La psychanalyse nous a appris que les narcissiques sont des sujets blessés, précisément carencés du point de vue de l’estime d’eux-mêmes du fait de déceptions précoces. Qui leur reste-t-il à aimer sinon eux-mêmes ? Ils ont alors le souci d’être non seulement un, mais unique, sans plus d’ancêtre que de successeur. Le narcissisme pathologique de notre Tsar, est celui d’un individu soucieux de contrôler les impressions qu’il donne à autrui, avide d’admiration mais méprisant ceux qu’il parvient à manipuler, insatiable d’aventures affectives pouvant combler son vide intérieur, obsédé par son propre vieillissement.

Chacun semble aujourd’hui prendre conscience qu’au Congo, au vu de son âge, des prochaines élections présidentielles en 2016. Sassou sera-t-il candidat ou pas ? Va-t-il céder sa place à son fils ? Etc. La machine des pros et anti Sassou s’emballe ; chacun guette l’accélération des tics de «Cheval fougueux» avant l’échéance présidentielle de 2016, soupèse l’éventualité d’une explosion en plein vol courant 2016 et les Congolais, qui souffrent d’une « Sassousose obsessionnelle » commencent à se déchaîner.
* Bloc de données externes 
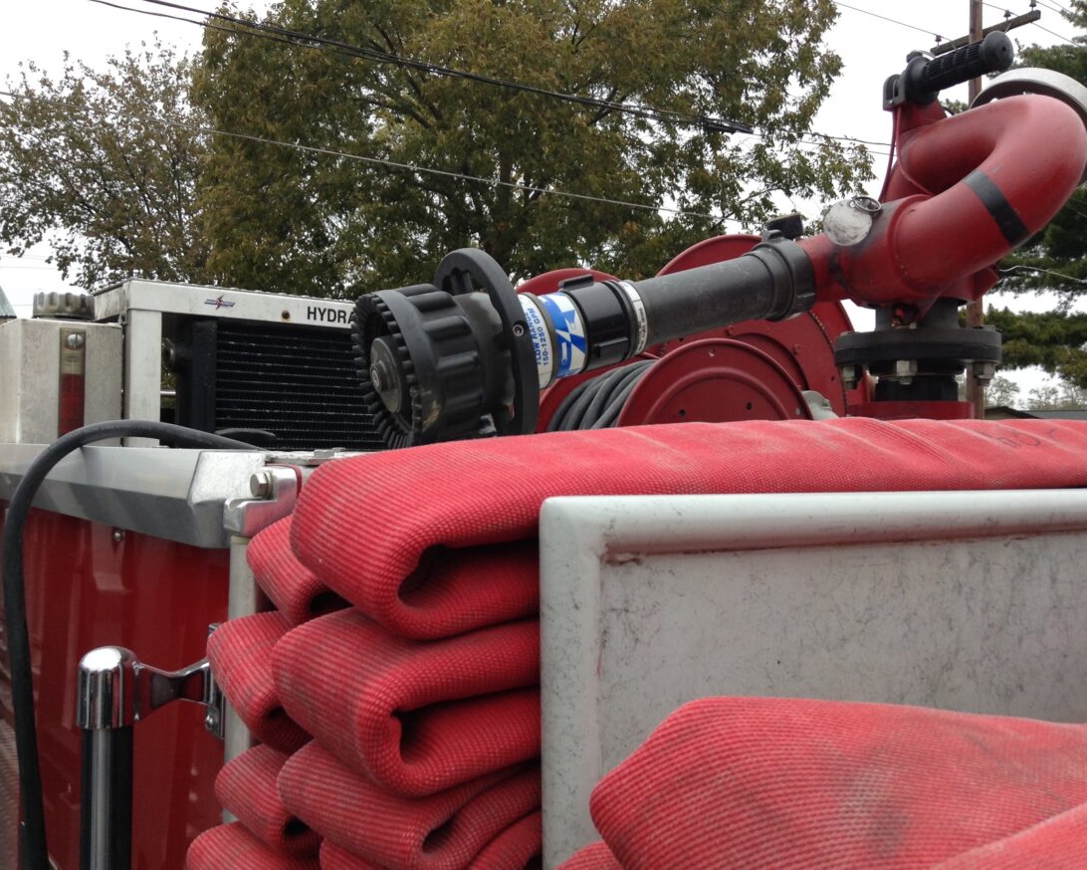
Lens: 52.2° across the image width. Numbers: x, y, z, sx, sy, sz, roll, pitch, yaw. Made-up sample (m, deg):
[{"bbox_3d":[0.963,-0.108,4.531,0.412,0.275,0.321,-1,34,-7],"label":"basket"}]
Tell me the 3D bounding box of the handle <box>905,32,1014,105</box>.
[{"bbox_3d":[0.484,-0.430,1.285,0.052,0.052,0.128,1,-1,-25],"label":"handle"}]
L’activisme forcené de notre président à nommer ses enfants députés à la futur assemblée nationale, à obtenir à tous les prix un rendez-vous avec François Hollande, qui vire à une gesticulation de lobbying forcené de plus en plus vidée de sa substance et de sa vérité, semble à présent mettre en scène, sous nos yeux ébahis, le spectacle de son autodestruction.